I finally found a bubble-maker that I like. It’s a wand about 15” long that puts out lots of long-lasting bubbles. I brought it with me to dinner at my mother’s assisted-living facility last week. Little did I know the drama that awaited me.

Last month, my mother and I~, the other resident who sits at her table, were moved to another one where spaces had recently opened up. (An all-too-regular occurrence, unfortunately, with this population.) The change delighted me because it brought together three of my favorite people in the building. I’ve written about I~ in an earlier post, but haven’t mentioned S~ til now.

I’ve taken S~ on as a special project because she’s always alone. I’m told she rarely, if ever, has visitors, and few other residents seem to like her, much less talk to her. In appearance, she looks like an elderly Greek or Italian peasant who just stepped off the boat — in 1910. Tiny and toothless, she shuffles along when she walks, head pointed down and wrapped in a kerchief — as if she carries the weight of the world on shoulders far too slight to carry such a burden.
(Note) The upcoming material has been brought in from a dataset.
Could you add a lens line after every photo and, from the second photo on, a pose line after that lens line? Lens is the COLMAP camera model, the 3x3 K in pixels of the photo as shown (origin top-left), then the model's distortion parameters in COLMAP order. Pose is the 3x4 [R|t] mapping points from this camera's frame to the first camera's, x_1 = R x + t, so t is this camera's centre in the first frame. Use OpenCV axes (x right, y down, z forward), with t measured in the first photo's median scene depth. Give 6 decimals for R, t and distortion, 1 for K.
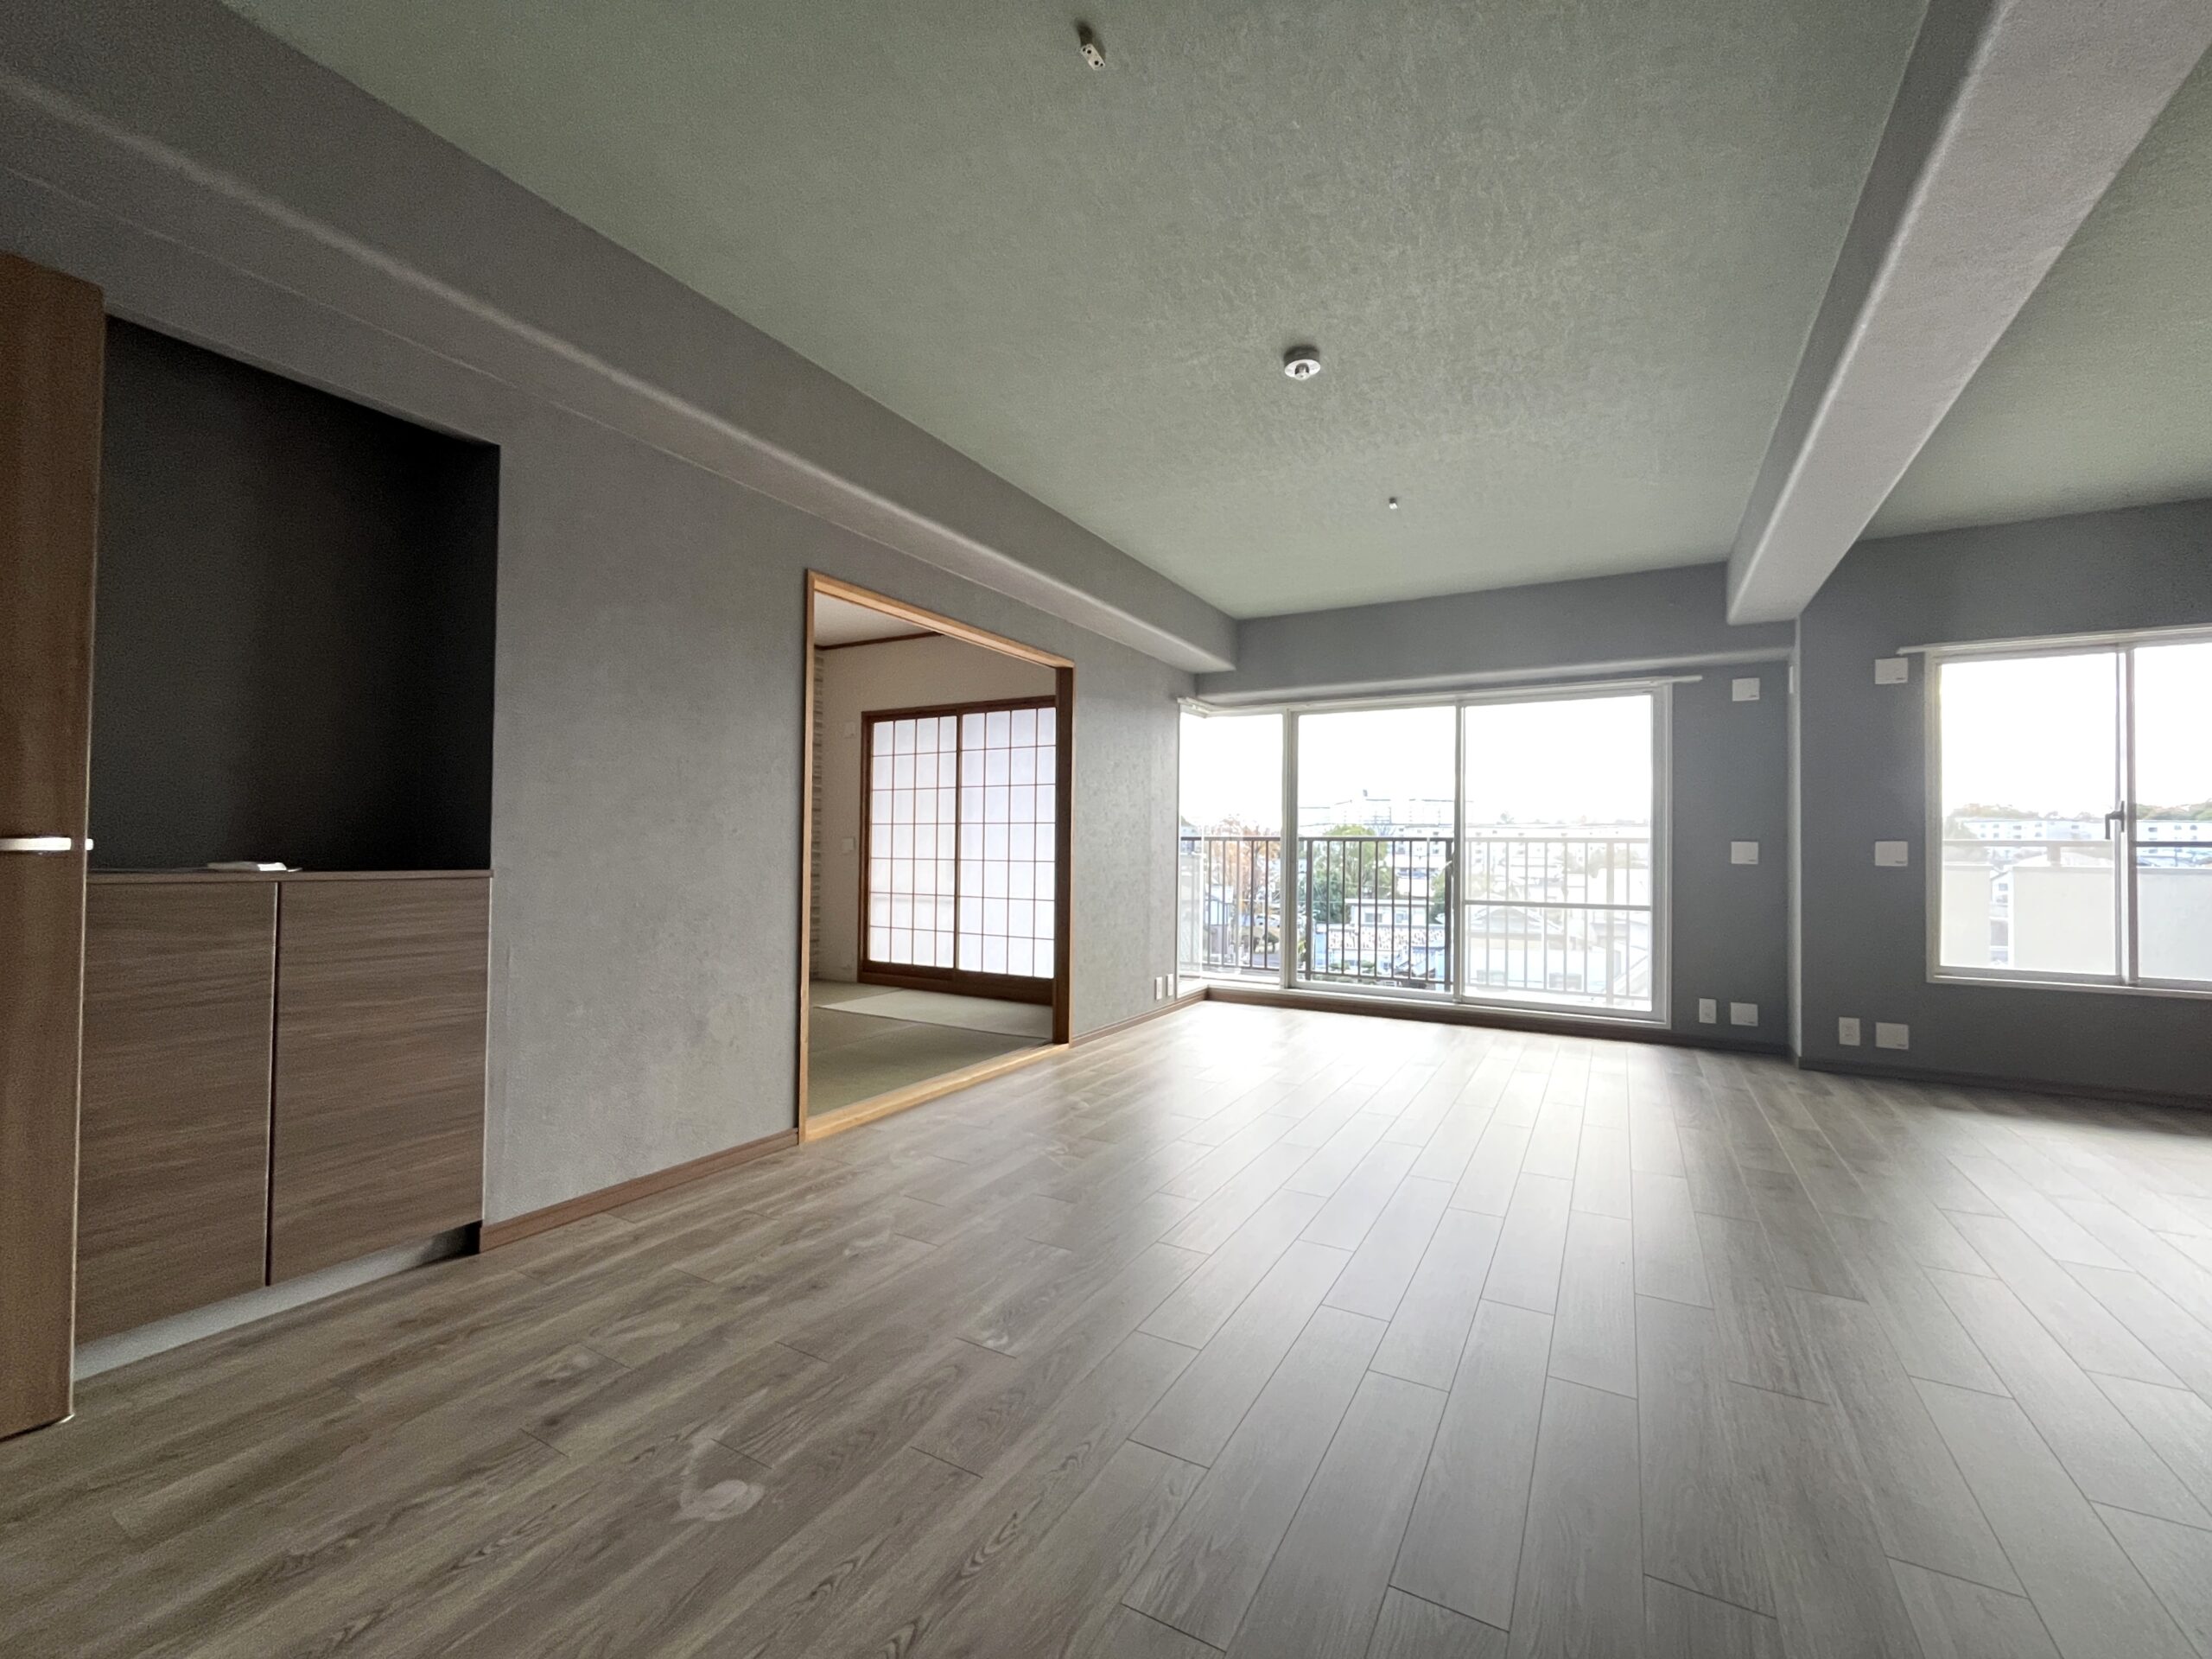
lens RADIAL K [[906.4, 0, 1084.9], [0, 906.4, 836.2], [0, 0, 1]] dist [-0.009394, -0.000655]
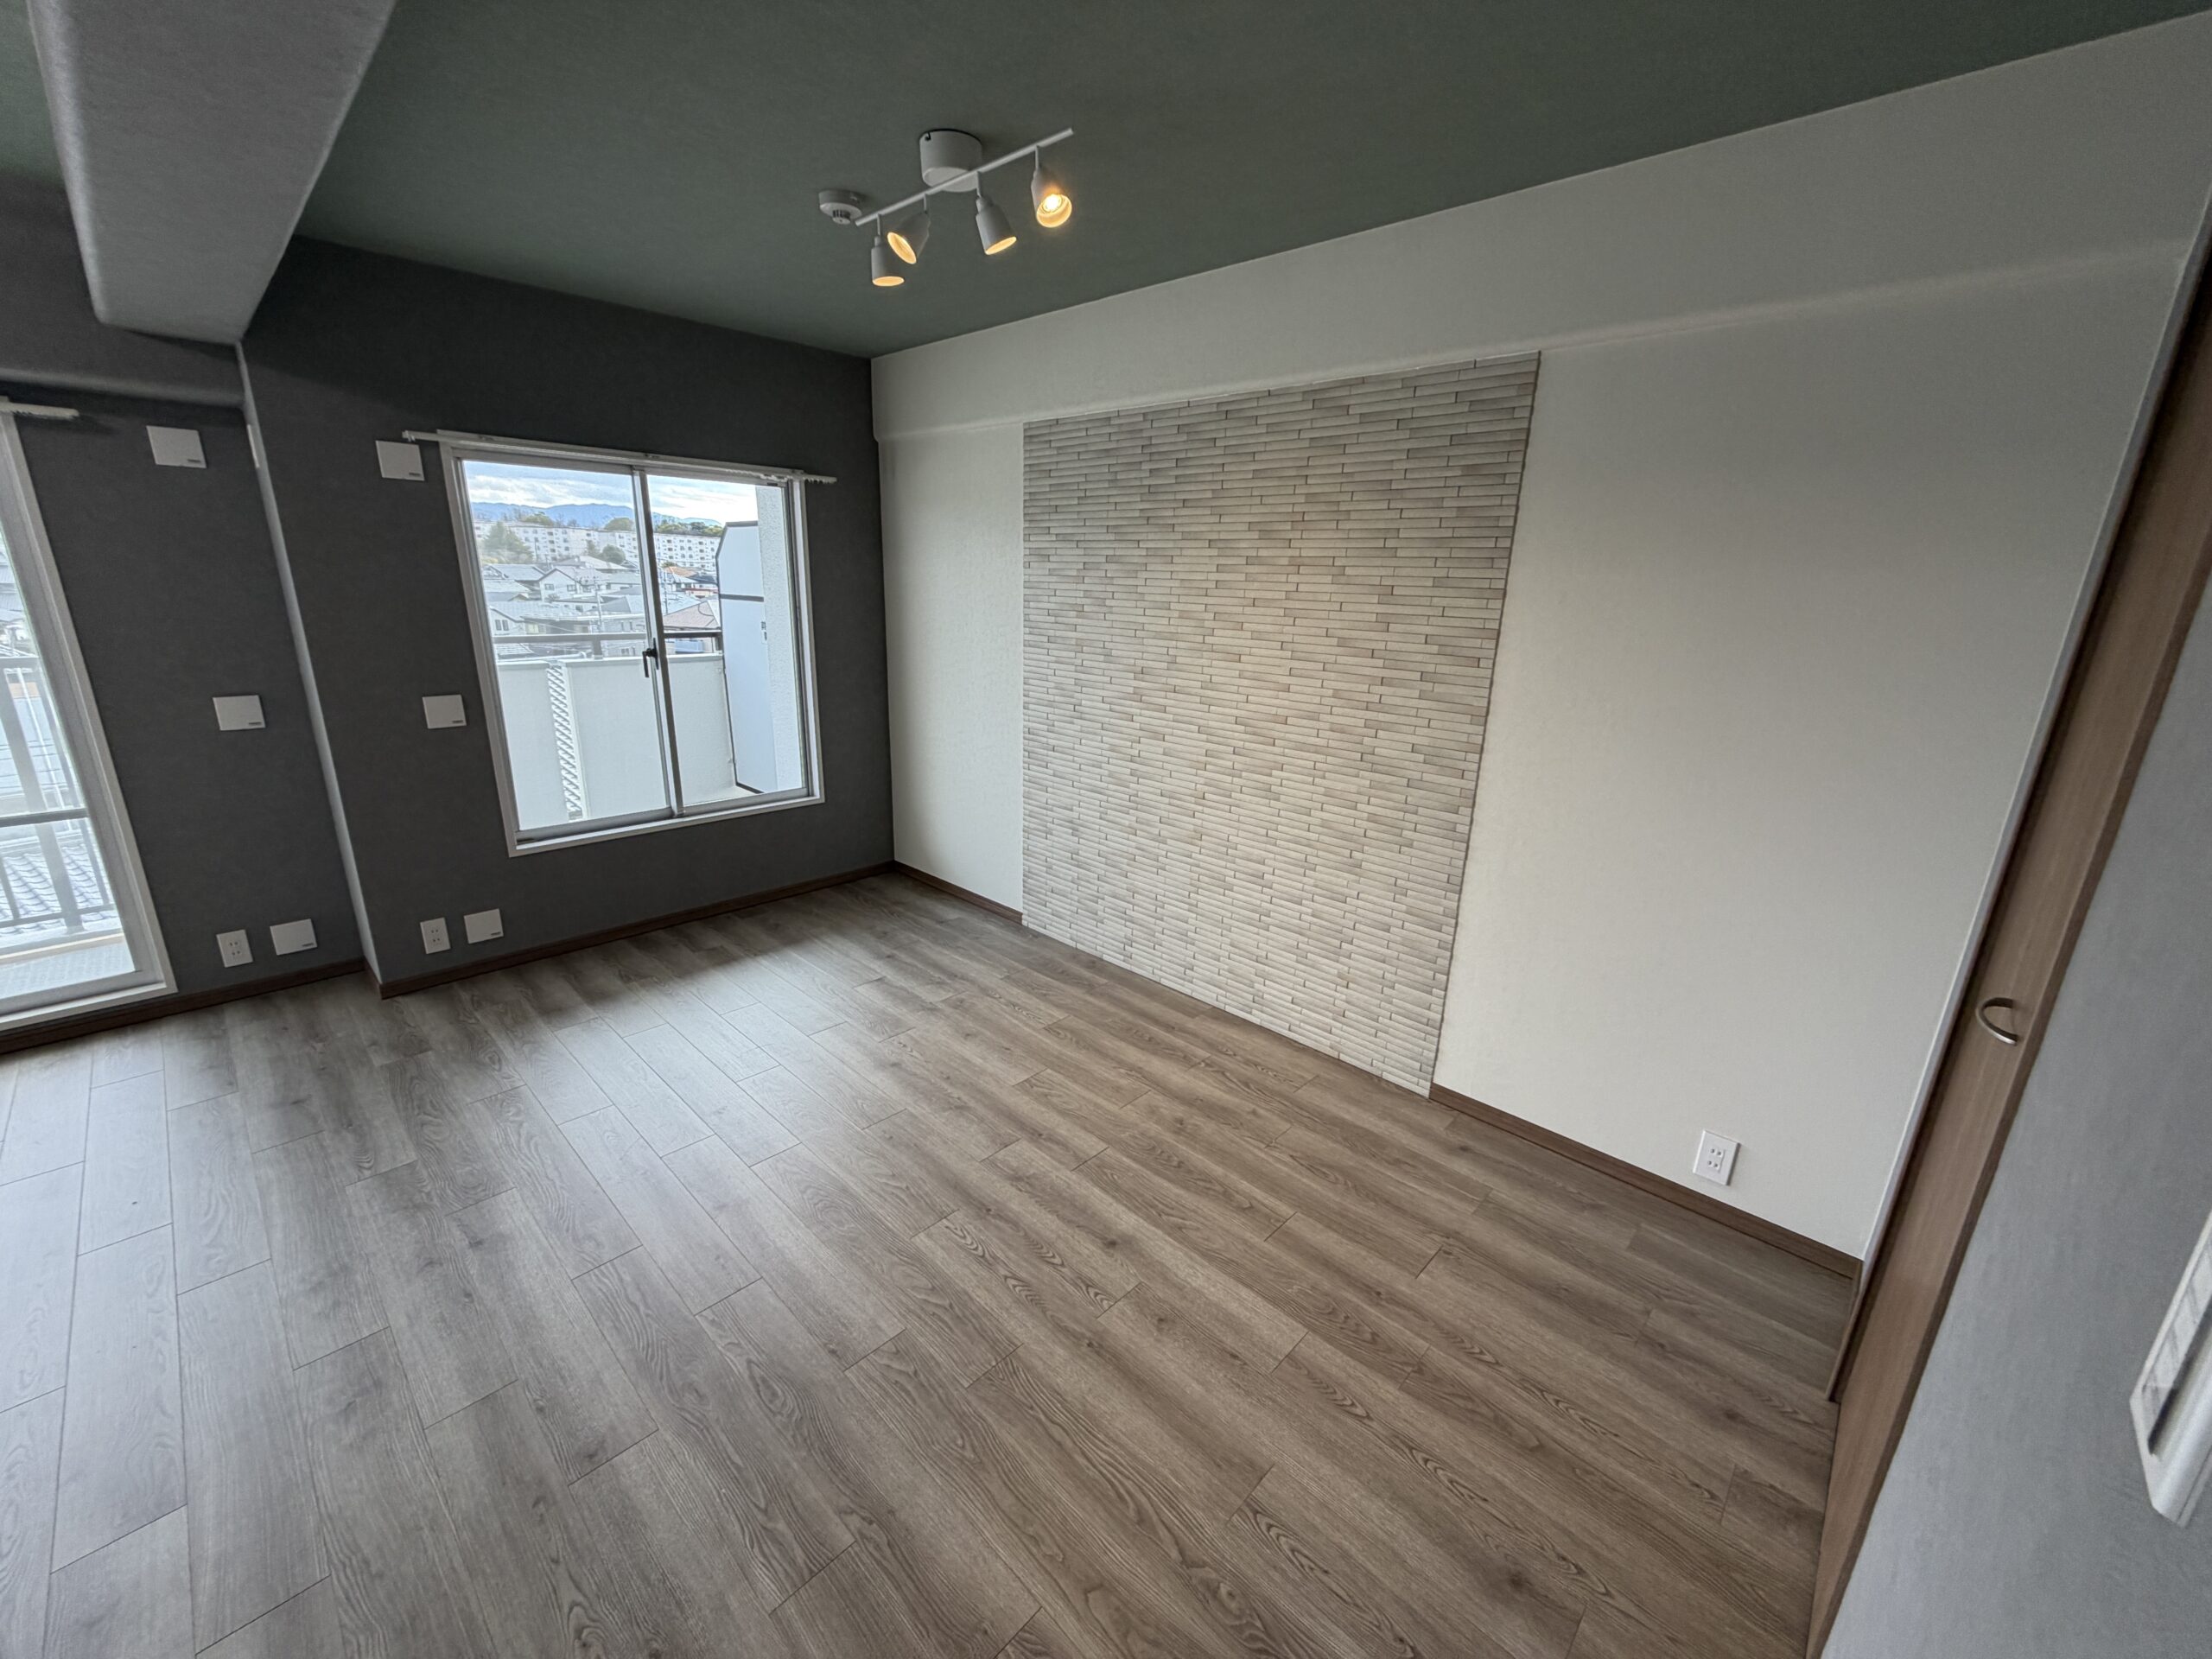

I think of her as the quintessential sad sack come to life. My mother once pretended to have left something behind in a room just to avoid walking down the hallway with her.

So, I make a special effort to reach out to her — not always easy because I don’t want to shortchange my mother. S~ may lack all her teeth but unlike Lillian (my mother), she is able to carry on a simple conversation. She’s much more curious about me though than wanting to talk about herself: “Where do you live? What do you do there? Is that your mother? Will I see you tomorrow?” are questions she asks every week. Our conversations usually end with her saying, as tears well up in her eyes, “Thank you so much for talking to me. You’re such a good person. God bless you.”

I~ and my mother, on the other hand, were not at all happy with the new seating arrangement which put them in close proximity to S~. A week later, the dining room manager moved my mother to an adjacent table with two men. That left I~ with S~ and another woman who is generally mute.

By the time my mother was having her dessert, her male companions had left. I took out the bubble wand and invited S~ to join us as part of my outreach effort. I was also hoping that the more my mother saw me interacting with S~, the more her antipathy would dissipate.

Both women watched as the bubbles wafted into the air, some of them floating for extended periods. I showed each of them how to blow bubbles themselves, and played a game that had S~ catching bubbles in a drinking glass. When she asked (once again) how I get home, I joked about hitching a ride on one of the bubbles.

The table was right near an elevator that took residents back to their apartments. As they entered the car with their walkers and wheel chairs, I’d send them off with bubbles as fellow passengers.

At the time, I was totally absorbed in the playfulness of the bubbles, and the buoyancy they give to aging spirits. Only later did I come to feel the poignancy of these beautiful rainbow-colored spheres as metaphor.

There was one sour note in the midst of all this: I~ was now sitting alone at her table. When asked to join us, she refused, believing that my mother had moved to another table because of her, not S~. Despite my efforts, I couldn’t convince her otherwise. I hope things get straightened out this week because the two of them had such a nice relationship going. I also like having my girls together.